THEM CROOKED VULTURES, for those living under a rock, reunites Homme with drummer Dave Grohl, who played on what many people consider the last great QUEENS OF THE STONE AGE album, "Songs For the Deaf". So the short review could be that it's basically a really good QUEENS record with the guy from LED ZEP on bass. And it does fit that description -- it's easily better than anything since "Songs", if not the band's worshiped self-titled debut album in 1998. Fans of Homme's smooth vocalizing and quirky, stoner/pop guitar hooks will be in hog heaven -- unlike some of the lackadaisiacal, dreamy tracks on "Lullabies to Paralyze" or the more abrasive, less memorable stuff on "Era Vulgaris", "Them Crooked Vultures" finds Homme dealing out clever hooks, energetic riffing, and compact, catchy arrangements with plenty of juicy ear-candy frills and desert-blooze tangents.
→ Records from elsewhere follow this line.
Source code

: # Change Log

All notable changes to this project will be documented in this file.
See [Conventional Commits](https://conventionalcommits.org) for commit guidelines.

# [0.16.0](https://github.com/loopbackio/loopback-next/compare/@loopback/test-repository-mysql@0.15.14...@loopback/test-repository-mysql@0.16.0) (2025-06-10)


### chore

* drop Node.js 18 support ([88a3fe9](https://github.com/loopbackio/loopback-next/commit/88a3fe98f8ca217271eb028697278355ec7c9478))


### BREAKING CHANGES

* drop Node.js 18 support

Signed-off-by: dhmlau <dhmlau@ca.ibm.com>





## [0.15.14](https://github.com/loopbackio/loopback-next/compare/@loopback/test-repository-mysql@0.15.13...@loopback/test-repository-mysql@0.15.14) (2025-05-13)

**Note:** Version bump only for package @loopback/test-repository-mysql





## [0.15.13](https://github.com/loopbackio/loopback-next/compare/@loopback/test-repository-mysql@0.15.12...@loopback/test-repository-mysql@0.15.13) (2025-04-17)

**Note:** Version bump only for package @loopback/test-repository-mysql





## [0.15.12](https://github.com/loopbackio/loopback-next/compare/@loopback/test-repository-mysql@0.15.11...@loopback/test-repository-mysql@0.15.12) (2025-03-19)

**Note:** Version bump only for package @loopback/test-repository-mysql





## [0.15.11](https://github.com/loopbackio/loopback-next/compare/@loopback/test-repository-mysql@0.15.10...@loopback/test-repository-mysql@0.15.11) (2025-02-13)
But don't discount Grohl and Jones, neither of whom are slouches (duh). Grohl hammers away with the shell-splitting power he learned at Bonham's knee in the first place, while the gracefully-aging Jones hammers home big, swaggering bass lines, occasionally stepping out for little flourishes that prove the man's input to the ZEP canon has always been underrated. Put simply, this is three of the best in the business, obviously having a blast jamming with counterparts of their caliber.
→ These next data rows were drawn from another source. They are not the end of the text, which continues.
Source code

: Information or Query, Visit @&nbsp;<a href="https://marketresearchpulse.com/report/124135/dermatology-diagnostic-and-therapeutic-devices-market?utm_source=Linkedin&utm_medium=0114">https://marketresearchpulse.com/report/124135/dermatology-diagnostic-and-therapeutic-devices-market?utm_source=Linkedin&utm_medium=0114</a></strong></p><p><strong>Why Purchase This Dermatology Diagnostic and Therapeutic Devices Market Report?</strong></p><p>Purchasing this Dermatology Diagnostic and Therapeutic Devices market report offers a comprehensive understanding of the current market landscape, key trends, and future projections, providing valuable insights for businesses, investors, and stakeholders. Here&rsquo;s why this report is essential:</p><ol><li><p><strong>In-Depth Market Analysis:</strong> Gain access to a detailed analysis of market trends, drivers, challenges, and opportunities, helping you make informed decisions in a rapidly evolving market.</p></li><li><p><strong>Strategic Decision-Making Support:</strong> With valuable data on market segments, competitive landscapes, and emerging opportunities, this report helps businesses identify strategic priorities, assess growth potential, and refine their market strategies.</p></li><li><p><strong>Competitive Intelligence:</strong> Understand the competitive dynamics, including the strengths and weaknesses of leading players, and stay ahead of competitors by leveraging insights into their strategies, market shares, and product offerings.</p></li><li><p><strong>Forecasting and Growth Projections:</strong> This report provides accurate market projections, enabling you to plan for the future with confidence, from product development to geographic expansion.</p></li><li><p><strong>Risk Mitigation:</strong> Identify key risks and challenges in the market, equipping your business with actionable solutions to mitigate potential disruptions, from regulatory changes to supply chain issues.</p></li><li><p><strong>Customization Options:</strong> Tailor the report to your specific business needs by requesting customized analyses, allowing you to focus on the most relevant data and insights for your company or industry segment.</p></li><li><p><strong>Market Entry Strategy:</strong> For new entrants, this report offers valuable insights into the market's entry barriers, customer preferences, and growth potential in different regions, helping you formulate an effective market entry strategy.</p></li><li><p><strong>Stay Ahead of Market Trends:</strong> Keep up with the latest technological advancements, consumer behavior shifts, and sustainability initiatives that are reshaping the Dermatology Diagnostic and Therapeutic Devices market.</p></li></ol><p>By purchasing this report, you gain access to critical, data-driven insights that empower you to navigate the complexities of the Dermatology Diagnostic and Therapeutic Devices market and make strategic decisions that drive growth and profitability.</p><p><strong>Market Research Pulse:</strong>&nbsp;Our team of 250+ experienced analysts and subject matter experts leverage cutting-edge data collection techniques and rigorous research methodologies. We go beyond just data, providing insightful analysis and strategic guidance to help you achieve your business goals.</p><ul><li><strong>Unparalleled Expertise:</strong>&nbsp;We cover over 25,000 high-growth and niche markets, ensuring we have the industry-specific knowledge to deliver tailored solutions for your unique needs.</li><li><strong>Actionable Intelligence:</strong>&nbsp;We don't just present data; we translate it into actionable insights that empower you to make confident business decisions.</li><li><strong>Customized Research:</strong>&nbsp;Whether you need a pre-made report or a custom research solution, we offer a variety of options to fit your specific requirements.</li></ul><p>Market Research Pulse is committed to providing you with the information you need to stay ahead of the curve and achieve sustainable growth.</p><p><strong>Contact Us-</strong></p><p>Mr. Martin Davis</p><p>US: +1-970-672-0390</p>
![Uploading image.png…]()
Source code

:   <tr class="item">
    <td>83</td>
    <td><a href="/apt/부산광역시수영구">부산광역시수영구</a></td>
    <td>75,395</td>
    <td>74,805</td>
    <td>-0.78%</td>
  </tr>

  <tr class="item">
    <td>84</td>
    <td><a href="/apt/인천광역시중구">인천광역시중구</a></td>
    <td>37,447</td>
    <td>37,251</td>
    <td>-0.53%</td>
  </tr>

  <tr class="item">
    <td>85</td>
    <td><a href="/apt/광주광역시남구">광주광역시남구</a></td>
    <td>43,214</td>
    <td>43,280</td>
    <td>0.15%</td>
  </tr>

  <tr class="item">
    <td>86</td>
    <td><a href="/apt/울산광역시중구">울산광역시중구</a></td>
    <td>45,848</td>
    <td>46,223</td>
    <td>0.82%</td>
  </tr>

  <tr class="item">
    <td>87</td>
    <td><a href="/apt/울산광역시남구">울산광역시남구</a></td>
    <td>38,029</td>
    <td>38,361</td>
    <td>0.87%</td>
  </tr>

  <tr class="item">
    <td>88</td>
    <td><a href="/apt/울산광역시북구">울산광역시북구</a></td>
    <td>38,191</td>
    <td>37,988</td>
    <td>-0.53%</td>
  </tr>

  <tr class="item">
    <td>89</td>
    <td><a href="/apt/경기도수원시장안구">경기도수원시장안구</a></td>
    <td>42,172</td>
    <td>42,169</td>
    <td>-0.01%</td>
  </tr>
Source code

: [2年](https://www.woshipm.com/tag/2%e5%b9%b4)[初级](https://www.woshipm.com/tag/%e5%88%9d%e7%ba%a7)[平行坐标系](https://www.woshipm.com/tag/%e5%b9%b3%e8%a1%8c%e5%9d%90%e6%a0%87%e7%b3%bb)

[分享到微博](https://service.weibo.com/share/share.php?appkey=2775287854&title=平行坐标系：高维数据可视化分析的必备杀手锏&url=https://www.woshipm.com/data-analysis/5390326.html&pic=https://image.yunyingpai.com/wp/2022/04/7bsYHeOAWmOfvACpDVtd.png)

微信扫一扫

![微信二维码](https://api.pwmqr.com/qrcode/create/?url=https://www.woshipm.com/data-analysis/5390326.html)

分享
It's hard to say who wrote what, but some songs seem to fit more of the typical QUEENS blueprint ("Mind Eraser, No Chaser", "Nobody Loves Me & Neither Do I") while others head off on all kinds of delightful tangents. Hard to believe that the Bowie-circa-1982 "Gunman" lives in the same neighborhood as the sprawling, album-side-worthy "Elephants" (a song that brings more moods to the table in seven minutes than a lot of bands manage in a career) and the quirky, clattering "Reptiles", with its shades of "Carouselambra" wafting in. Lead single "New Fang" is a perky, angular jam (though I keep catching myself singing KISS's "I Love It Loud" during the verses),while "Bandoliers" adds a dose of droll melancholy to the proceedings and "Dead End Friends" veers in with a moody, Eastern-tinged vocal line and one of the fastest tempos on the record.
In other words, for a "supergroup" project with a running time of over an hour, there are damn few moments of self-indulgence and almost no filler to speak of. If you've been a fan of QUEENS at any time in the last decade, or you just want a big dose of some damn rock and roll from three guys who've spent their lives refining and reinventing the stuff, THEM CROOKED VULTURES are what you're looking for. Hyped to the rafters, and for once deservedly so, this could hopefully be the record to teach a new and overstimulated generation that rock and roll isn't just for their parents.